VERTICAL ILLUMINATION:
A system of viewing an opaque object in which the illuminating light is directed towards the object from the same direction that the image is being viewed from. This may be accomplished by the use of a VERTICAL ILLUMINATOR, or, in more modern instruments a light source that surrounds the objective. Vertical illumination is one type of TOP LIGHTING, but requires a light source that is oriented vertically, not from the side or an angle.

VERTICAL ILLUMINATOR:
vertical illuminator




A device for supplying vertical illumination. The earliest type simply used a thin piece of glass, like a coverslip, angled at 45 degrees within the device which was usually placed on the nosepiece, just above the objective. Light could then enter from the side and be reflected down towards the subject, while the light reflected from the subject would pass through the reflector back up the optical axis to be viewed in the usual way. Other types of vertical illuminators used tiny prisms in the center of the device, the majority of the reflected light then passing around the prism up the tube. Vertical illuminators are still used today, but make use of specialized coatings to enhance the light paths desired, and reduce light paths that degrade the image.

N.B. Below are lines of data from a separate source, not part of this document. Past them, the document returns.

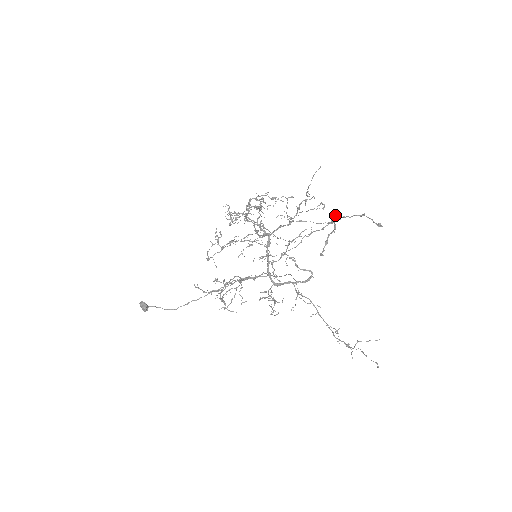
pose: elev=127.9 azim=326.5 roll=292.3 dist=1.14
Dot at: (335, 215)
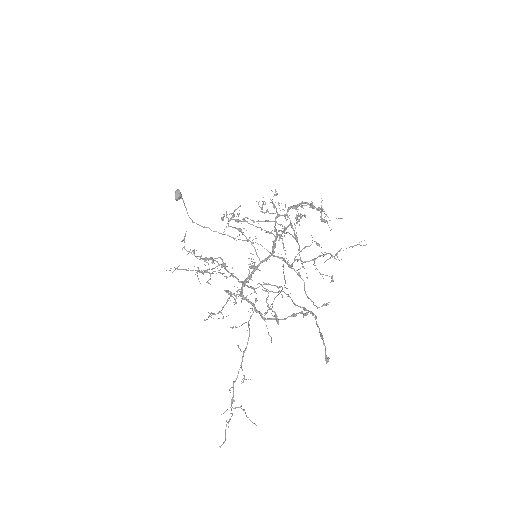
Dot at: occluded
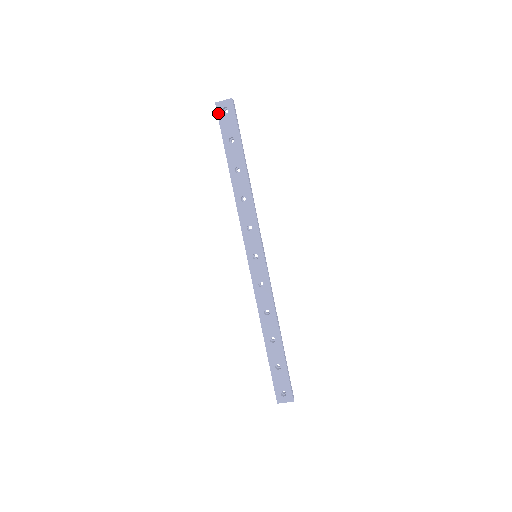
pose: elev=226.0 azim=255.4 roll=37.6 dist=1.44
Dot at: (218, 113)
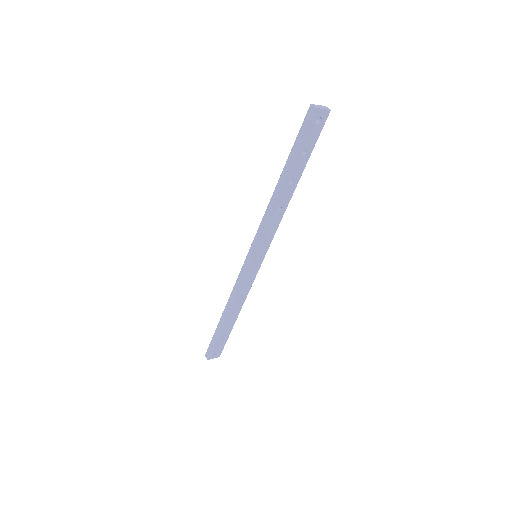
Dot at: (311, 120)
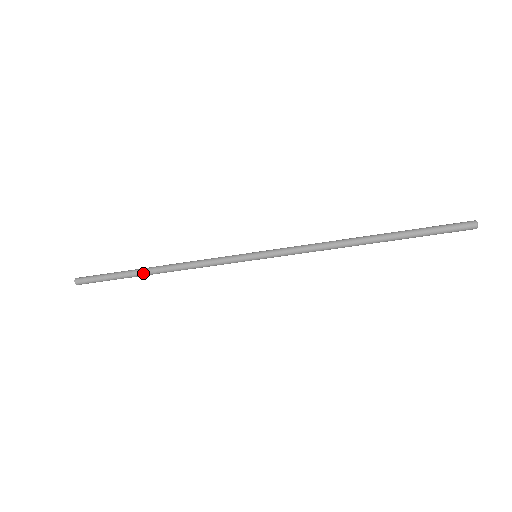
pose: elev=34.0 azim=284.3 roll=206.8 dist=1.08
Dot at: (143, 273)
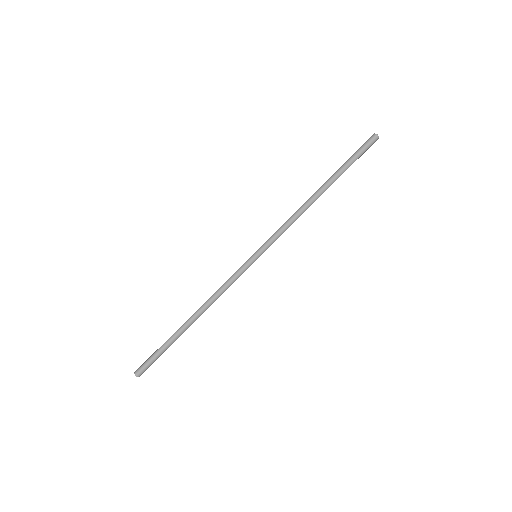
Dot at: (184, 328)
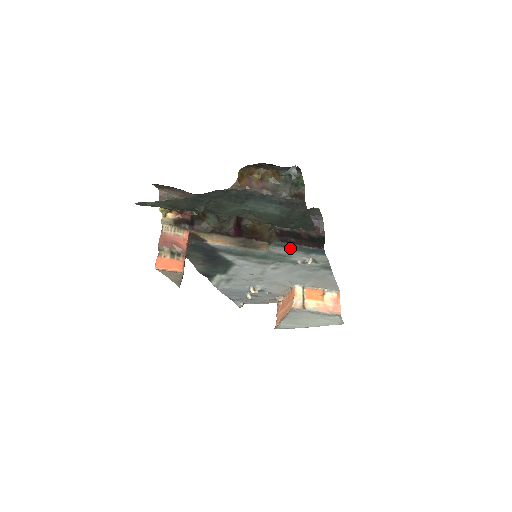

Further improvements included fittings such as iris diaphragms and condenser lenses to permit reflected Kohler illumination. Modern vertical illuminators also have built-in electric light sources which is very convenient when the optical tube rather than the stage is being moved for focusing, as using an external unattached light source in this situation requires adjusting the position of the light every time the focus is changed so that it continues to line up with the side opening of the vertical illuminator.



W

WORKING DISTANCE:
The distance between the end of the objective and the object being studied when the object is in focus. In general, the working distance shortens as the magnification increases.